=== TASK TO COMPLETE ===
Go through the records and restate them word for word, omitting images.

===== DATASET RECORDS

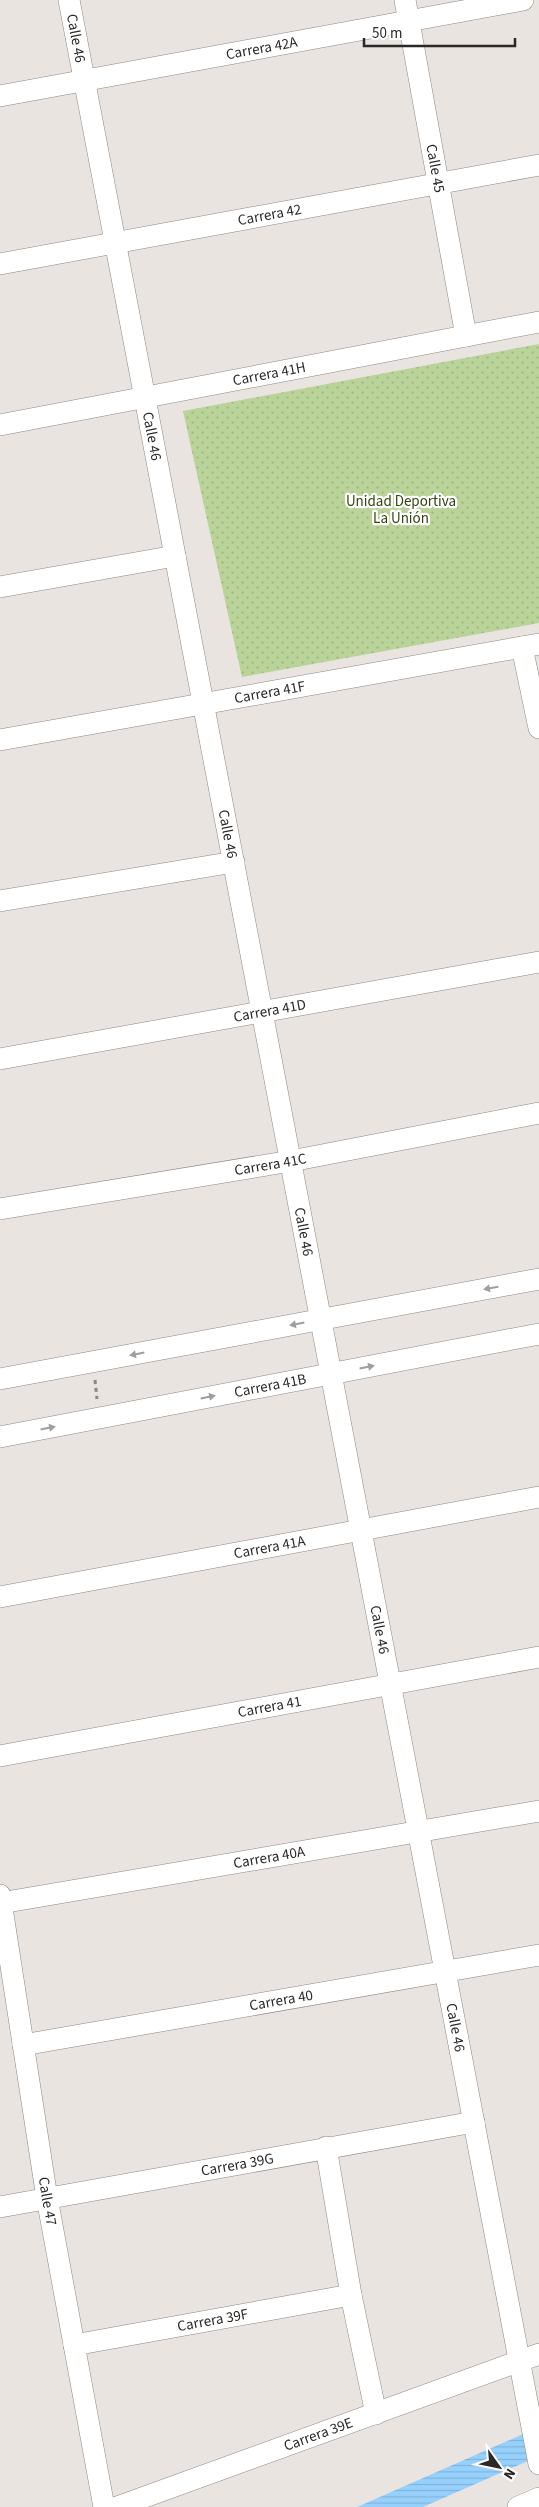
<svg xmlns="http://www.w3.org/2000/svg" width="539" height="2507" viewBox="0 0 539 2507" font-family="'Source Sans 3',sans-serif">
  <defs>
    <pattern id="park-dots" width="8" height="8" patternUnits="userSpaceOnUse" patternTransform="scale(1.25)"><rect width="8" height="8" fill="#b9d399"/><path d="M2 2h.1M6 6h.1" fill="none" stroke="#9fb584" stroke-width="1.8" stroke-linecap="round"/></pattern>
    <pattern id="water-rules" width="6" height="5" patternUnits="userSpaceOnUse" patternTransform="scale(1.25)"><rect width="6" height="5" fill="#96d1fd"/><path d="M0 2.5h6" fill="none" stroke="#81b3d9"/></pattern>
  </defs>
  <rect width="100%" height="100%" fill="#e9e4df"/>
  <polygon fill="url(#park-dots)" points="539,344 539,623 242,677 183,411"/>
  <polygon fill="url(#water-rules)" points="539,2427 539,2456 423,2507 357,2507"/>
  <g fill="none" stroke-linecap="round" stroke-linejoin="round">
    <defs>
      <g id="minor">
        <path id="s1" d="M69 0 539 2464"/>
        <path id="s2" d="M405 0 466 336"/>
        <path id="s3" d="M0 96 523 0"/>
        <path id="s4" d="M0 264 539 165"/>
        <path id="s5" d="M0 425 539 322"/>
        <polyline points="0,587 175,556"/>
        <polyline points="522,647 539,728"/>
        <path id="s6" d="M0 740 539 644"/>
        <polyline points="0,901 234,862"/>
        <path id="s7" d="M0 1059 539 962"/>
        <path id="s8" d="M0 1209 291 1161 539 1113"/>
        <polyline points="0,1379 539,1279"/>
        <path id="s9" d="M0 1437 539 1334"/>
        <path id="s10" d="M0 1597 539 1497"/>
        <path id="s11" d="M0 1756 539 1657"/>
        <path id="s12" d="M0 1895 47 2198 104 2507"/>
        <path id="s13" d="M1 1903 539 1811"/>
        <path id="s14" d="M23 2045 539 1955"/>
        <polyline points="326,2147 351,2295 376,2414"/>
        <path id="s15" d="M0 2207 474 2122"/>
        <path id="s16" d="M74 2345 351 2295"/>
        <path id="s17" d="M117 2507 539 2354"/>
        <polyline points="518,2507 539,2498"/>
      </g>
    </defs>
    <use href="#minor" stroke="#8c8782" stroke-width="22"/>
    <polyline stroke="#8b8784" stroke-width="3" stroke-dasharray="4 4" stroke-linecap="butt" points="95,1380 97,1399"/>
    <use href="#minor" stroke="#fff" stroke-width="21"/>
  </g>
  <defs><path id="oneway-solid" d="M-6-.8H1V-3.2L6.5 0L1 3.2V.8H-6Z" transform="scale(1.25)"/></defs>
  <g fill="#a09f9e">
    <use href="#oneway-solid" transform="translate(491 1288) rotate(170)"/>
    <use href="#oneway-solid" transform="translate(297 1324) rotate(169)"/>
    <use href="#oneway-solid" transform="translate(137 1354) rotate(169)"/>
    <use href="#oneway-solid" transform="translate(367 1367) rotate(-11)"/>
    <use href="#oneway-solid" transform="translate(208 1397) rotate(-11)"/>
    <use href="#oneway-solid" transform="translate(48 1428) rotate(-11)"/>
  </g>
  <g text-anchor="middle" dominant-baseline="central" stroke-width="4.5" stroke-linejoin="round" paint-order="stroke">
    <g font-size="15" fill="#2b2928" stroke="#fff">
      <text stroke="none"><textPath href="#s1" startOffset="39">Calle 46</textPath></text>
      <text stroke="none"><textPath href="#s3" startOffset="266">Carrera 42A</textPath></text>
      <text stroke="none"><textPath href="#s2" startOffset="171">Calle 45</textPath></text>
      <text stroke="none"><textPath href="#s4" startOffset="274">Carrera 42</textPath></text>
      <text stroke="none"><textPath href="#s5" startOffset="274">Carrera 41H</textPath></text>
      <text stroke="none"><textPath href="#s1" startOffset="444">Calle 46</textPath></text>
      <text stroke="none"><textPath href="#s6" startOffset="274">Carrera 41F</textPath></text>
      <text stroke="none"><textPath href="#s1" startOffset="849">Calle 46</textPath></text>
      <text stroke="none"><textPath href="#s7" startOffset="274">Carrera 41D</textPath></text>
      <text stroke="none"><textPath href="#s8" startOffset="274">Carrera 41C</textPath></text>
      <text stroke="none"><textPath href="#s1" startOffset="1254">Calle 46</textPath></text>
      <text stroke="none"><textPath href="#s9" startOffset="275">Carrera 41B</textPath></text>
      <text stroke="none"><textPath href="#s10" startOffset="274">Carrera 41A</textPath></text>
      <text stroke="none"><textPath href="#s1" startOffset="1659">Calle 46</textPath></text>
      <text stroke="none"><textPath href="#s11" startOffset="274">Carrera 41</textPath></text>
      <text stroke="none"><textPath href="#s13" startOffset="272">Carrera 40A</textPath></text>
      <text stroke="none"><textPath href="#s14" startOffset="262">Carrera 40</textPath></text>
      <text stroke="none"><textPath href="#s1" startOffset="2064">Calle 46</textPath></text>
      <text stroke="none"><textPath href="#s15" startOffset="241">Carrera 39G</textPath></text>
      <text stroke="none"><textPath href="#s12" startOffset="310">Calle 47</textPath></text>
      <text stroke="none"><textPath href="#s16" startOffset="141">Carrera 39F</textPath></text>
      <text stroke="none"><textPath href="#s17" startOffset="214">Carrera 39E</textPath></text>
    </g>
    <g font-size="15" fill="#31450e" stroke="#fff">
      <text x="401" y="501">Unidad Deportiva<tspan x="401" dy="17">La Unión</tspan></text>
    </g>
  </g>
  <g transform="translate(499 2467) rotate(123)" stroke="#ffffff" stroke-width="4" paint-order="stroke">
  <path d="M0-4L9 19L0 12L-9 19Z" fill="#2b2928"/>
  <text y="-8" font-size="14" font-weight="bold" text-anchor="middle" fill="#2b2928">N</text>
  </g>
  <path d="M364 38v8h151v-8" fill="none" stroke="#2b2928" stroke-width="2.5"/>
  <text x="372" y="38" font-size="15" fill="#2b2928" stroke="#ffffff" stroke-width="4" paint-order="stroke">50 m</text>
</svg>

==========

=== ANSWER SECTION ===
<svg xmlns="http://www.w3.org/2000/svg" width="539" height="2507" viewBox="0 0 539 2507" font-family="'Source Sans 3',sans-serif">
  <defs>
    <pattern id="park-dots" width="8" height="8" patternUnits="userSpaceOnUse" patternTransform="scale(1.25)"><rect width="8" height="8" fill="#b9d399"/><path d="M2 2h.1M6 6h.1" fill="none" stroke="#9fb584" stroke-width="1.8" stroke-linecap="round"/></pattern>
    <pattern id="water-rules" width="6" height="5" patternUnits="userSpaceOnUse" patternTransform="scale(1.25)"><rect width="6" height="5" fill="#96d1fd"/><path d="M0 2.5h6" fill="none" stroke="#81b3d9"/></pattern>
  </defs>
  <rect width="100%" height="100%" fill="#e9e4df"/>
  <polygon fill="url(#park-dots)" points="539,344 539,623 242,677 183,411"/>
  <polygon fill="url(#water-rules)" points="539,2427 539,2456 423,2507 357,2507"/>
  <g fill="none" stroke-linecap="round" stroke-linejoin="round">
    <defs>
      <g id="minor">
        <path id="s1" d="M69 0 539 2464"/>
        <path id="s2" d="M405 0 466 336"/>
        <path id="s3" d="M0 96 523 0"/>
        <path id="s4" d="M0 264 539 165"/>
        <path id="s5" d="M0 425 539 322"/>
        <polyline points="0,587 175,556"/>
        <polyline points="522,647 539,728"/>
        <path id="s6" d="M0 740 539 644"/>
        <polyline points="0,901 234,862"/>
        <path id="s7" d="M0 1059 539 962"/>
        <path id="s8" d="M0 1209 291 1161 539 1113"/>
        <polyline points="0,1379 539,1279"/>
        <path id="s9" d="M0 1437 539 1334"/>
        <path id="s10" d="M0 1597 539 1497"/>
        <path id="s11" d="M0 1756 539 1657"/>
        <path id="s12" d="M0 1895 47 2198 104 2507"/>
        <path id="s13" d="M1 1903 539 1811"/>
        <path id="s14" d="M23 2045 539 1955"/>
        <polyline points="326,2147 351,2295 376,2414"/>
        <path id="s15" d="M0 2207 474 2122"/>
        <path id="s16" d="M74 2345 351 2295"/>
        <path id="s17" d="M117 2507 539 2354"/>
        <polyline points="518,2507 539,2498"/>
      </g>
    </defs>
    <use href="#minor" stroke="#8c8782" stroke-width="22"/>
    <polyline stroke="#8b8784" stroke-width="3" stroke-dasharray="4 4" stroke-linecap="butt" points="95,1380 97,1399"/>
    <use href="#minor" stroke="#fff" stroke-width="21"/>
  </g>
  <defs><path id="oneway-solid" d="M-6-.8H1V-3.2L6.5 0L1 3.2V.8H-6Z" transform="scale(1.25)"/></defs>
  <g fill="#a09f9e">
    <use href="#oneway-solid" transform="translate(491 1288) rotate(170)"/>
    <use href="#oneway-solid" transform="translate(297 1324) rotate(169)"/>
    <use href="#oneway-solid" transform="translate(137 1354) rotate(169)"/>
    <use href="#oneway-solid" transform="translate(367 1367) rotate(-11)"/>
    <use href="#oneway-solid" transform="translate(208 1397) rotate(-11)"/>
    <use href="#oneway-solid" transform="translate(48 1428) rotate(-11)"/>
  </g>
  <g text-anchor="middle" dominant-baseline="central" stroke-width="4.5" stroke-linejoin="round" paint-order="stroke">
    <g font-size="15" fill="#2b2928" stroke="#fff">
      <text stroke="none"><textPath href="#s1" startOffset="39">Calle 46</textPath></text>
      <text stroke="none"><textPath href="#s3" startOffset="266">Carrera 42A</textPath></text>
      <text stroke="none"><textPath href="#s2" startOffset="171">Calle 45</textPath></text>
      <text stroke="none"><textPath href="#s4" startOffset="274">Carrera 42</textPath></text>
      <text stroke="none"><textPath href="#s5" startOffset="274">Carrera 41H</textPath></text>
      <text stroke="none"><textPath href="#s1" startOffset="444">Calle 46</textPath></text>
      <text stroke="none"><textPath href="#s6" startOffset="274">Carrera 41F</textPath></text>
      <text stroke="none"><textPath href="#s1" startOffset="849">Calle 46</textPath></text>
      <text stroke="none"><textPath href="#s7" startOffset="274">Carrera 41D</textPath></text>
      <text stroke="none"><textPath href="#s8" startOffset="274">Carrera 41C</textPath></text>
      <text stroke="none"><textPath href="#s1" startOffset="1254">Calle 46</textPath></text>
      <text stroke="none"><textPath href="#s9" startOffset="275">Carrera 41B</textPath></text>
      <text stroke="none"><textPath href="#s10" startOffset="274">Carrera 41A</textPath></text>
      <text stroke="none"><textPath href="#s1" startOffset="1659">Calle 46</textPath></text>
      <text stroke="none"><textPath href="#s11" startOffset="274">Carrera 41</textPath></text>
      <text stroke="none"><textPath href="#s13" startOffset="272">Carrera 40A</textPath></text>
      <text stroke="none"><textPath href="#s14" startOffset="262">Carrera 40</textPath></text>
      <text stroke="none"><textPath href="#s1" startOffset="2064">Calle 46</textPath></text>
      <text stroke="none"><textPath href="#s15" startOffset="241">Carrera 39G</textPath></text>
      <text stroke="none"><textPath href="#s12" startOffset="310">Calle 47</textPath></text>
      <text stroke="none"><textPath href="#s16" startOffset="141">Carrera 39F</textPath></text>
      <text stroke="none"><textPath href="#s17" startOffset="214">Carrera 39E</textPath></text>
    </g>
    <g font-size="15" fill="#31450e" stroke="#fff">
      <text x="401" y="501">Unidad Deportiva<tspan x="401" dy="17">La Unión</tspan></text>
    </g>
  </g>
  <g transform="translate(499 2467) rotate(123)" stroke="#ffffff" stroke-width="4" paint-order="stroke">
  <path d="M0-4L9 19L0 12L-9 19Z" fill="#2b2928"/>
  <text y="-8" font-size="14" font-weight="bold" text-anchor="middle" fill="#2b2928">N</text>
  </g>
  <path d="M364 38v8h151v-8" fill="none" stroke="#2b2928" stroke-width="2.5"/>
  <text x="372" y="38" font-size="15" fill="#2b2928" stroke="#ffffff" stroke-width="4" paint-order="stroke">50 m</text>
</svg>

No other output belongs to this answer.